Sequestri e operazioni anticontraffazione

Nel triennio 2022-2024, l’Agenzia delle Dogane ha intensificato le sue operazioni di contrasto. Hanno avuto luogo 634 controlli anticontraffazione con esito positivo e sequestrando ingenti quantità di occhiali irregolari. Un esempio significativo si è avuto nel porto di Bari. Tra gennaio e luglio 2024, infatti, sono stati confiscati oltre 13.000 paia di occhiali contraffatti, grazie a operazioni congiunte con la Guardia di Finanza. Un altro importante intervento è avvenuto nel 2023 a Brindisi, dove sono stati sequestrati 1.200 accessori per occhiali di marchi internazionali, impedendo che venissero immessi sul mercato.

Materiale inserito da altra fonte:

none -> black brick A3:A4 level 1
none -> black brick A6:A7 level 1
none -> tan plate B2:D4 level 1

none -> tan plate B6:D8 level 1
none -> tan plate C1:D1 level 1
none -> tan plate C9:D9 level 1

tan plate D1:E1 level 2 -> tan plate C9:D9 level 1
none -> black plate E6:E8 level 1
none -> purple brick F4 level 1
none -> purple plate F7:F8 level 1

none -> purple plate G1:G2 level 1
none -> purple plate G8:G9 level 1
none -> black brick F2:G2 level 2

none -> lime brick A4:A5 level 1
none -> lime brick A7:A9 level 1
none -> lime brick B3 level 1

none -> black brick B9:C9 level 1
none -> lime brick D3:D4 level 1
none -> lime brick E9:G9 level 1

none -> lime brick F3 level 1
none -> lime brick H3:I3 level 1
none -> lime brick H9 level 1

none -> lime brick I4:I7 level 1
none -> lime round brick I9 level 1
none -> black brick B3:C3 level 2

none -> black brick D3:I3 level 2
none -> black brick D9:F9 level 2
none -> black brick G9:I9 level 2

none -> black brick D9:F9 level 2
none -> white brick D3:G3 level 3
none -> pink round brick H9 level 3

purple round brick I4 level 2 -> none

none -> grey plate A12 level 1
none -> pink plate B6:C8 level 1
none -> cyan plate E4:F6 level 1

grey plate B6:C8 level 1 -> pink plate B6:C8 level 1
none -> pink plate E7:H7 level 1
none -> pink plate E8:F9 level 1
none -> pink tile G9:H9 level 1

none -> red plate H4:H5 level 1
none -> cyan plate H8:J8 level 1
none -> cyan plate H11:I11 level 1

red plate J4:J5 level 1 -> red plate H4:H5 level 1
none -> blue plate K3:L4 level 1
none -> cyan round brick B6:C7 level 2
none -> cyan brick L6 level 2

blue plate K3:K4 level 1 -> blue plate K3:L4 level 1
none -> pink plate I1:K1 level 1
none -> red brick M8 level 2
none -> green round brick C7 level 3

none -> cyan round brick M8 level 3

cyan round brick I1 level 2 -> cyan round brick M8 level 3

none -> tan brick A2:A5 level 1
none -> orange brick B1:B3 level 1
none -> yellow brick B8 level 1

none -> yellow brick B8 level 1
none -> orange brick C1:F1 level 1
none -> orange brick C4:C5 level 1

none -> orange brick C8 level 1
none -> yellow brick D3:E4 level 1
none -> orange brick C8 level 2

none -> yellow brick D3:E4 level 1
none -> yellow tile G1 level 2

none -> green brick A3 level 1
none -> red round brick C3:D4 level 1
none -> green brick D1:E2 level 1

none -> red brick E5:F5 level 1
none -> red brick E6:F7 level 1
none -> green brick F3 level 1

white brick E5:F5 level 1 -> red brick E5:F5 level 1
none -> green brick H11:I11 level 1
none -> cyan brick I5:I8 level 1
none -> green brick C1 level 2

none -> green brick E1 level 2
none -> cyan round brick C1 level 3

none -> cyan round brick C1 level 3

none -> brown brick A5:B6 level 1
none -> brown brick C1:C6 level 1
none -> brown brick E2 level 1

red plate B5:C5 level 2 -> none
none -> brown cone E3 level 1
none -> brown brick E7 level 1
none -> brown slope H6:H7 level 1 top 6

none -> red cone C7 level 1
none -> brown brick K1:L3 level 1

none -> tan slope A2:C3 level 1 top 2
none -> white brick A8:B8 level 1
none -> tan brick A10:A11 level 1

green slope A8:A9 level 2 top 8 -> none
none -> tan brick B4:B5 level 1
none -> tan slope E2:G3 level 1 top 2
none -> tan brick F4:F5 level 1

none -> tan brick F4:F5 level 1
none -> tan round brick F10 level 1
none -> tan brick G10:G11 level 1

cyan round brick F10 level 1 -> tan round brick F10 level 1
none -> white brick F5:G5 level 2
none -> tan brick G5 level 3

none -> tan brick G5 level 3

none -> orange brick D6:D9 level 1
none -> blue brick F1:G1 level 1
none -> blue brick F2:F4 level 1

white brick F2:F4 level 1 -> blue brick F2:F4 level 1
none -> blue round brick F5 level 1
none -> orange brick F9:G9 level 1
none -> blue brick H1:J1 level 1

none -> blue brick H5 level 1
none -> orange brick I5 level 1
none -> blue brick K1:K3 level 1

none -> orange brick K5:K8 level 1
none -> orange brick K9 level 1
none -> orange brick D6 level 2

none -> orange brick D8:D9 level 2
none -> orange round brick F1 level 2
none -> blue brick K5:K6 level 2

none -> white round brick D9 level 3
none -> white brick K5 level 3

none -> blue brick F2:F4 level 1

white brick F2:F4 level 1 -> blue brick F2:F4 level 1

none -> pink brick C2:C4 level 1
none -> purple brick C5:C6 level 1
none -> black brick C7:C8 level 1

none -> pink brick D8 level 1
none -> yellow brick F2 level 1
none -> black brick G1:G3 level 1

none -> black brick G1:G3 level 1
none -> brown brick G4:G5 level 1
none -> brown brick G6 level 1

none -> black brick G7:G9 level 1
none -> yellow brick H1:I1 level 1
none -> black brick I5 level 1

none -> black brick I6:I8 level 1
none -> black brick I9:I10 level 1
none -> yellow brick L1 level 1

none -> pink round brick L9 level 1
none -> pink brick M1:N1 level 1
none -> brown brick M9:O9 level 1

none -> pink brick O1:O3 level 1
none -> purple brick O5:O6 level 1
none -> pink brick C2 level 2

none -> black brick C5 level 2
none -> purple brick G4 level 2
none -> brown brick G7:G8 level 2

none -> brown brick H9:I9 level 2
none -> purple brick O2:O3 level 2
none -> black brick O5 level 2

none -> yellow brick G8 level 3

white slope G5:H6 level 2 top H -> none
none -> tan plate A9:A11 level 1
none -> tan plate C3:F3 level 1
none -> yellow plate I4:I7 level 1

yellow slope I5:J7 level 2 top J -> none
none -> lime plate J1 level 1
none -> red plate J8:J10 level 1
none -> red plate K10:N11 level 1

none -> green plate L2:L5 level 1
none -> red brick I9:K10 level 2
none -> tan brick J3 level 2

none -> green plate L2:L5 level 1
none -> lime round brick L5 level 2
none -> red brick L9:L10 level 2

Principali Paesi esportatori di merce contraffatta

La Cina continua a essere il principale Paese di origine della merce contraffatta, seguita da Hong Kong e Turchia. La diffusione di piattaforme di vendita online e pratiche come i “link nascosti”, che camuffano i prodotti contraffatti dietro inserzioni di articoli legittimi, ha reso più difficili le attività di controllo e contrasto della contraffazione. La crescente migrazione di queste pratiche verso Paesi dell’Unione Europea con normative penali meno severe sta complicando ulteriormente la situazione. Mentre la parcellizzazione delle spedizioni consente ai trafficanti di aggirare i controlli doganali.